Open Datasets Yes We use the widely adopted MNIST [27] and CIFAR-10 [26] datasets. We use the Yahoo Flickr Creative Commons 100 Million (YFCC100M) dataset [45] in the experiments.
Dataset Splits No The paper mentions 'based on validation performance' but does not provide specific numerical splits or sizes for a validation dataset, only for training and testing.
Hardware Specification No The paper mentions general hardware contexts like 'powerful server' vs. 'mobile phone' for the problem description, but does not specify the actual CPU, GPU, or other hardware used for running the experiments.
Software Dependencies No The paper mentions 'TensorFlow [1]' but does not provide a specific version number. Other tools like VGGNet, LSTM, word embeddings are mentioned without version details.
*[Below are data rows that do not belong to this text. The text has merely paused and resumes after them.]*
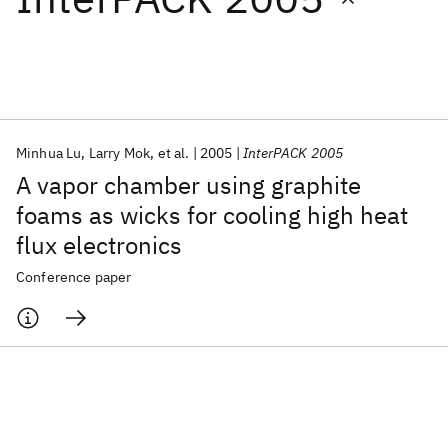
Featured collections
ICML 2026
ACL 2026
ECTC 2026
ICLR 2026
CHI 2026
ICSE 2026
Minhua Lu
Larry Mok
et al.
2005
InterPACK 2005
A vapor chamber using graphite
Popular topics
foams as wicks for cooling high heat
flux electronics
AI Hardware
Foundation Models
Machine Learning
Materials Discovery
Quantum Safe
Quantum Software
Conference paper
Quantum Systems
Semiconductors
Experiment Setup Yes We use two formulations of the distillation losses including the L2 loss [7] and the Kullback Leibler divergence [23]. We search for the optimal values for the hyperparameters α in [0.0, 1.0], β in [0.001, 1000], and γ in [0.0001, 100] based on validation performance. We find that a reasonable annealing schedule for the temperature parameter τ is to start with a large value (1.0) and exponentially decay it to a small value (0.1).